Since achieving majority control of the Senate and the House of Representatives, the Democrats in Congress have forced 40 votes on bills limiting President Bush’s war policy. Only one bill was passed by both bodies and that was vetoed by Bush.
However, every one of the 40 bills contained a special section providing for a residual U.S. military force to remain in Iraq with no time limit to perform the military tasks U.S. forces are now doing. The exact wording is listed below.
While public opinion is dominated by opposition to this military adventure and by desire for withdrawal, few Americans read the fine print that allows continued occupation. Democratic office holders and presidential candidates do not discuss the details and agree on the maintenance of the residual force.

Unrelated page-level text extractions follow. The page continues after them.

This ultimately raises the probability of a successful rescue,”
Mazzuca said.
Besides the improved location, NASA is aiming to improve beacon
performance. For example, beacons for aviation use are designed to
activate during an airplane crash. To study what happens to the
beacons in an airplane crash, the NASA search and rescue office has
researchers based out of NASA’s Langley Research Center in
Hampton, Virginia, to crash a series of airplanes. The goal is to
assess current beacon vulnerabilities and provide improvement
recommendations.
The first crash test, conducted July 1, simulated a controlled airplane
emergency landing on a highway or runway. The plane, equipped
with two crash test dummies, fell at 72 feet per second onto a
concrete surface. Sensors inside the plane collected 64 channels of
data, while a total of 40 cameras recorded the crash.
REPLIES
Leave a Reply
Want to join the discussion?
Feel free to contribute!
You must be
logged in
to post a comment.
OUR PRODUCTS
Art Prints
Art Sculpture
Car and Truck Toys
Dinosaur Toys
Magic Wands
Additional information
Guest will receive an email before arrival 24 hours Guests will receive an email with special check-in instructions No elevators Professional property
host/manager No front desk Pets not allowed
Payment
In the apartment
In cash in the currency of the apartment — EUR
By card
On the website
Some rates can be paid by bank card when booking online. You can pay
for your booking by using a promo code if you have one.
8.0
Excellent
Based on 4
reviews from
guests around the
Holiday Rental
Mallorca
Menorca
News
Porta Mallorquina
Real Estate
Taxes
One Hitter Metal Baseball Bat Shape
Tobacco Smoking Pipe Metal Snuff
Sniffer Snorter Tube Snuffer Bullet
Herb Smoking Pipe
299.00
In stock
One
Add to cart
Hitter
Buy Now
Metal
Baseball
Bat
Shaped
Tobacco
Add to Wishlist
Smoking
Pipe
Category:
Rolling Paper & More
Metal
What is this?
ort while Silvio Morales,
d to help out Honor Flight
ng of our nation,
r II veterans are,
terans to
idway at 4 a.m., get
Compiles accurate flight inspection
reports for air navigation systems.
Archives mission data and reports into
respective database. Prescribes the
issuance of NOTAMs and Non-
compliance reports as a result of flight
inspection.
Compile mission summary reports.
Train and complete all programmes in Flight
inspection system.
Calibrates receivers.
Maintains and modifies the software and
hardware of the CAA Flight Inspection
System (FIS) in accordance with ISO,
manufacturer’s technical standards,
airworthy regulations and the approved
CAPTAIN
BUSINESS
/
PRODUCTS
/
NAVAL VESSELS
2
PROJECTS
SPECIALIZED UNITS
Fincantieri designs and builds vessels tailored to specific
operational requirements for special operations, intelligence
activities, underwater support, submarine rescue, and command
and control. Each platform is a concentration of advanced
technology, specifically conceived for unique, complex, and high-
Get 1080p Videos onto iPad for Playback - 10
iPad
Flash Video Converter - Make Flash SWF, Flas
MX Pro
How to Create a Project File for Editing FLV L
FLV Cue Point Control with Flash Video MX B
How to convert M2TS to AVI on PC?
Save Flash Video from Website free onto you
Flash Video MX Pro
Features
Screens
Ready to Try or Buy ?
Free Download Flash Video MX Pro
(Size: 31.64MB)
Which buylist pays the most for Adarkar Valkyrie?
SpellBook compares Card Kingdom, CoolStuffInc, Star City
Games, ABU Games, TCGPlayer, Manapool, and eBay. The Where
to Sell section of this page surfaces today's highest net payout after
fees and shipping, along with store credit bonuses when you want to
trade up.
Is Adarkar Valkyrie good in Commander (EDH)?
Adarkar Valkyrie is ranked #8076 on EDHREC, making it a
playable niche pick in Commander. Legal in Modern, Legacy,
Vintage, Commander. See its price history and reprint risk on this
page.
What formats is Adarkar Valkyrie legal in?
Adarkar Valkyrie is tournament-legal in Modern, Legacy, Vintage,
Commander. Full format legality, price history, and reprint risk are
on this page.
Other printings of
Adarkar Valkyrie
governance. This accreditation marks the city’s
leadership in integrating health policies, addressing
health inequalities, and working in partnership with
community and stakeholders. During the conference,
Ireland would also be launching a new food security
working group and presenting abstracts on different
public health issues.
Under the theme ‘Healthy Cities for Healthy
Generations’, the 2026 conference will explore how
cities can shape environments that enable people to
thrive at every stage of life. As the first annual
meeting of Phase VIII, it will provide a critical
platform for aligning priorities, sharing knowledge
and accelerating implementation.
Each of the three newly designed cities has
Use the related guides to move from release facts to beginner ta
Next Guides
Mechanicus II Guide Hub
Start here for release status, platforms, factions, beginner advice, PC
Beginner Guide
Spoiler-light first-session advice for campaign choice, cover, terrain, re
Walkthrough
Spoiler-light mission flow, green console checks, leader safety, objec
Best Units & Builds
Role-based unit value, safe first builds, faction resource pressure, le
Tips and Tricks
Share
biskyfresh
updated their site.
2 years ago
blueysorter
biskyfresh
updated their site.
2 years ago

And the media do not inform Americans about this key section.
In the meantime, the Wall Street Journal of November 12 writes, “U.S. digs in to guard Iraq oil exports. Long-term presence planned at Persian Gulf terminals viewed as vulnerable. While presidential candidates debate whether to start bringing ground troops home from Iraq, the new construction suggests that one footprint of U.S. military power in Iraq isn’t shrinking any time soon.”
Bill H.R. 4156, November 13, 2007
Title 1 – Policy on redeployment and conduct of operations in Iraq
Section 105 (e)
After the conclusion of the reduction in transition of the United States Armed Forces to a limited presence as required by this section, the Secretary of Defense may deploy or maintain members of the Armed Forces in Iraq only for the following missions:
1. Protecting United States diplomatic facilities, United States Armed Forces, and American citizens.
2. Conducting limited training, equipping, and providing logistical and intelligence support to the Iraqi Security forces.
3. Engaging in targeted counterterrorism operations against al- Qaeda, al- Qaeda affiliated groups, and other terrorist organizations in Iraq.
The activities listed in H.R. 4156 section 105 (e) essentially cover the current programs of the U.S. military in Iraq. These programs are now carried out by 162,000 troops. A continuation as specified in the bill would require approximately the same number of troops. Any reductions are likely to be token in size and cosmetic in purpose.
Given the importance to U.S. world hegemony of Middle East oil and gas reserves, protection of U.S. client states (Egypt, Jordan, Kuwait, and Israel), current construction of the U.S. embassy in Iraq (the largest in the world), the refusal of the leading Democratic candidates for president and the Democratic Congress to commit to full withdrawal, it is most likely that Iraq will have a permanent American garrison of considerable size for the indefinite future.